Pull out every line of the data below that contains the string "text".
····················
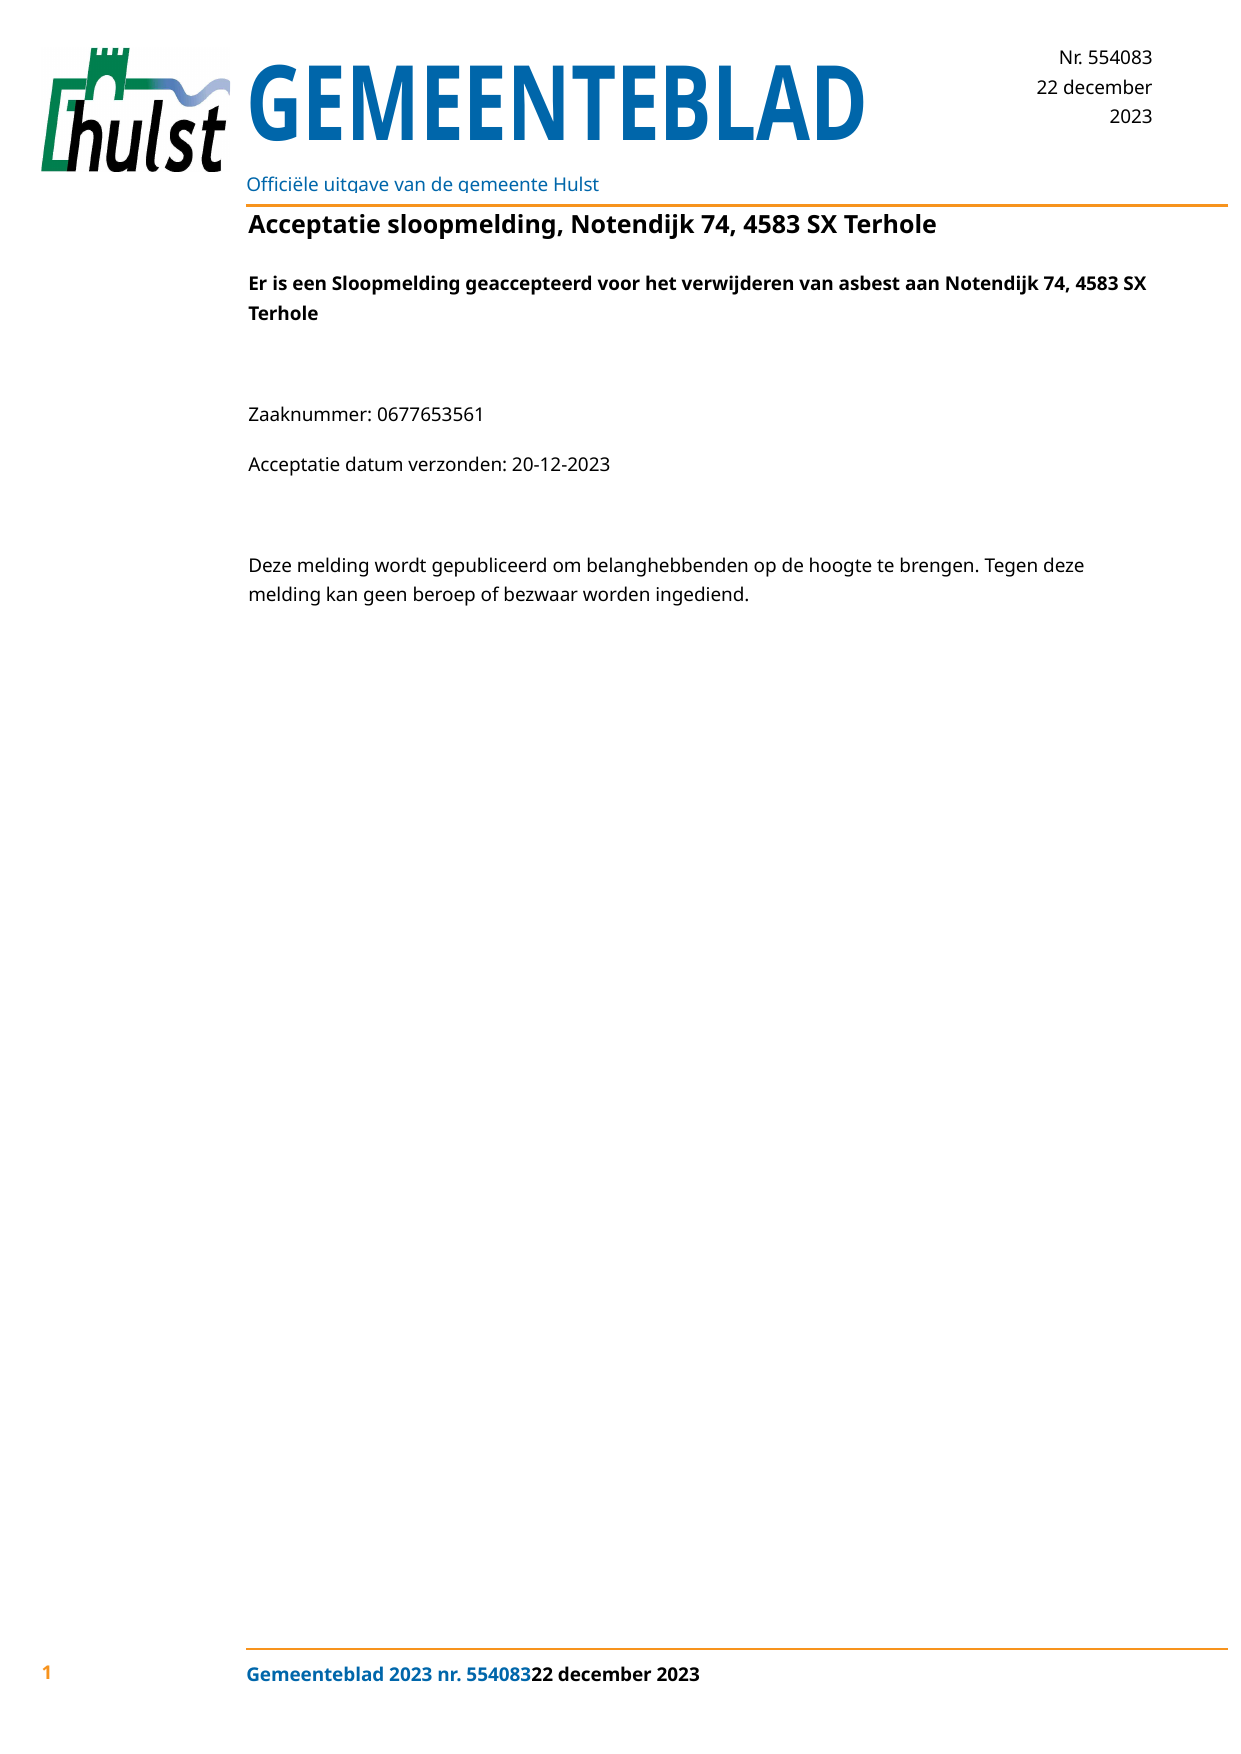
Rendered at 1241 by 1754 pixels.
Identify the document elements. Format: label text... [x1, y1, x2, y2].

picture [41, 47, 231, 172]
text Deze melding wordt gepubliceerd om belanghebbenden op de hoogte te brengen. Tegen deze melding kan geen beroep of bezwaar worden ingediend. [248, 552, 1152, 607]
text Acceptatie datum verzonden: 20-12-2023 [248, 451, 1152, 477]
text Er is een Sloopmelding geaccepteerd voor het verwijderen van asbest aan Notendijk 74, 4583 SX Terhole [248, 270, 1152, 326]
text Acceptatie sloopmelding, Notendijk 74, 4583 SX Terhole [248, 207, 1152, 241]
text Zaaknummer: 0677653561 [248, 401, 1152, 426]
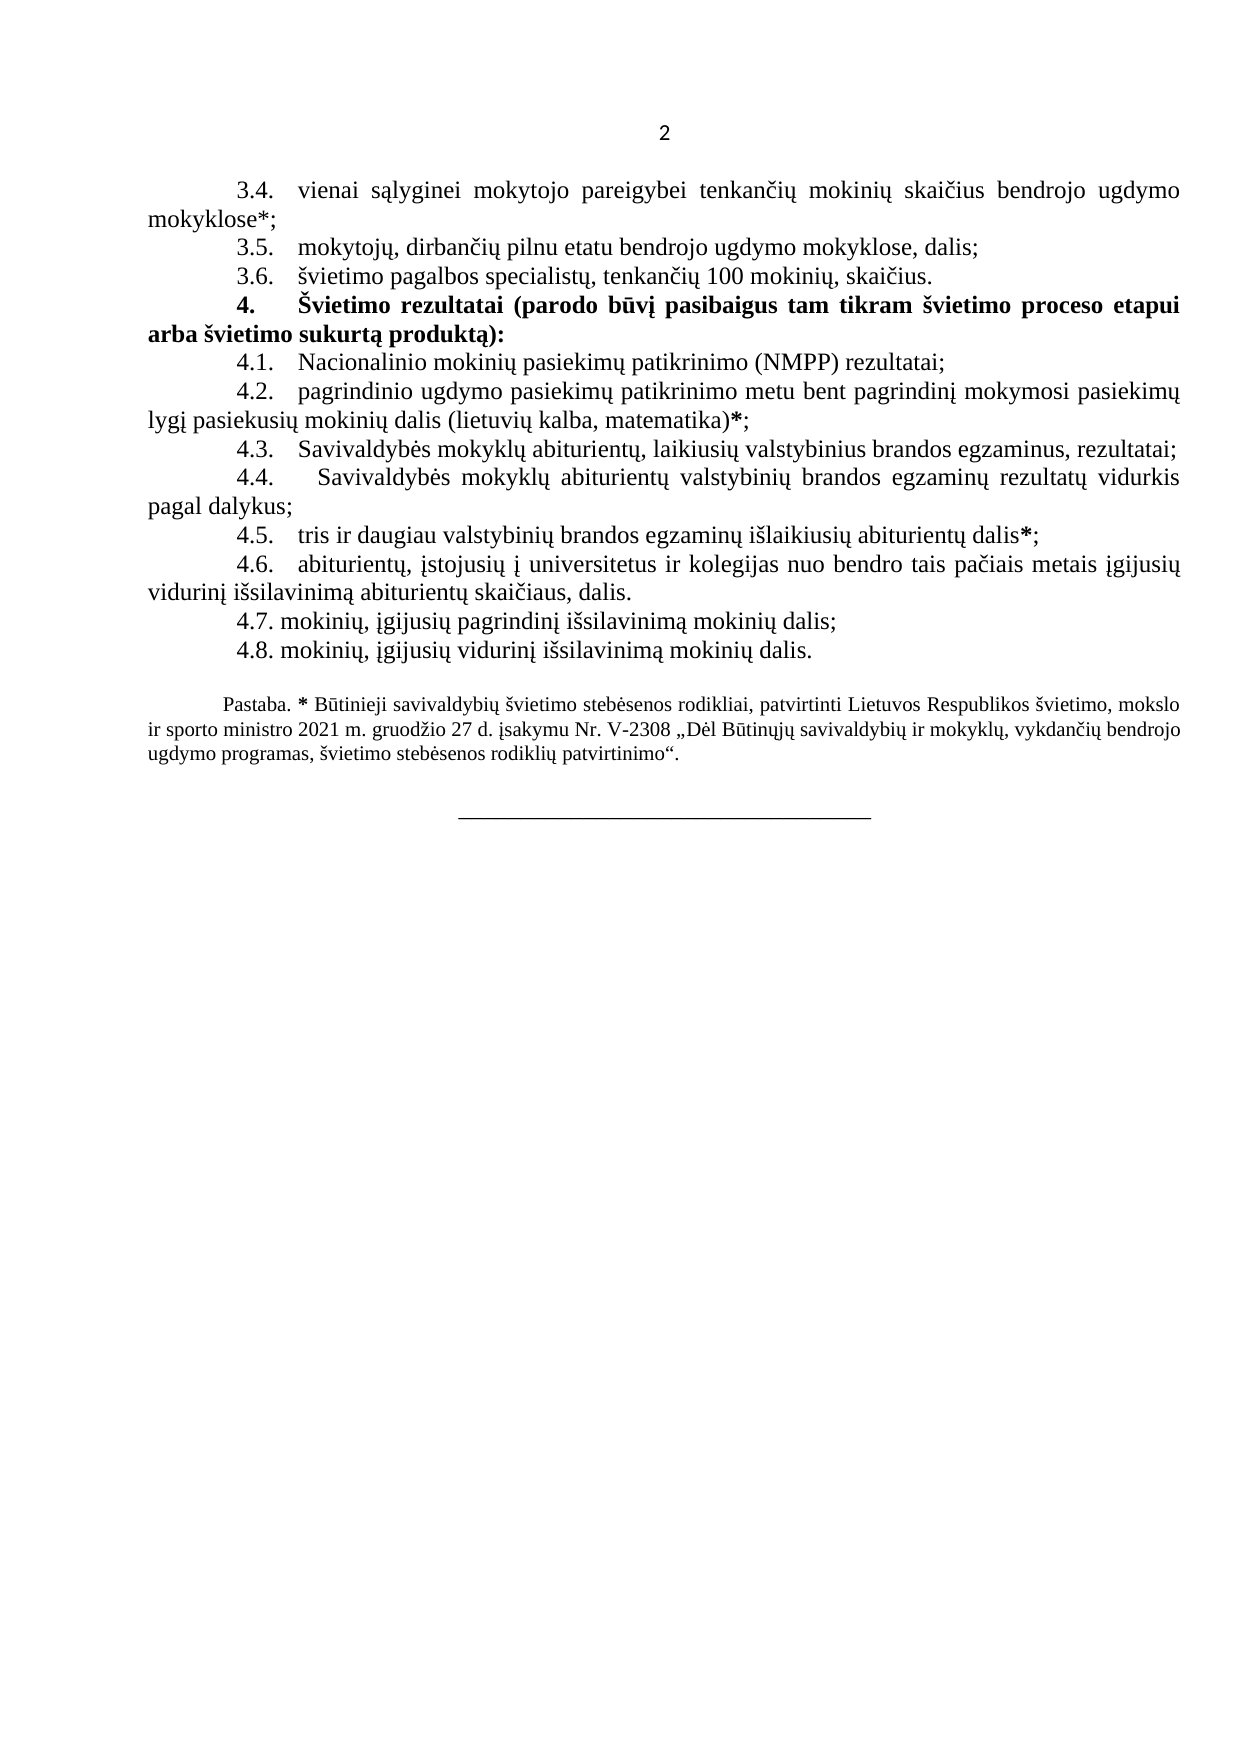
····················
● Task response:
Identify the document elements. Format: label text... [x1, y1, x2, y2].
text Deze melding wordt gepubliceerd om belanghebbenden op de hoogte te brengen. Tegen deze melding kan geen beroep of bezwaar worden ingediend. [248, 552, 1152, 607]
text Acceptatie datum verzonden: 20-12-2023 [248, 451, 1152, 477]
text Er is een Sloopmelding geaccepteerd voor het verwijderen van asbest aan Notendijk 74, 4583 SX Terhole [248, 270, 1152, 326]
text Acceptatie sloopmelding, Notendijk 74, 4583 SX Terhole [248, 207, 1152, 241]
text Zaaknummer: 0677653561 [248, 401, 1152, 426]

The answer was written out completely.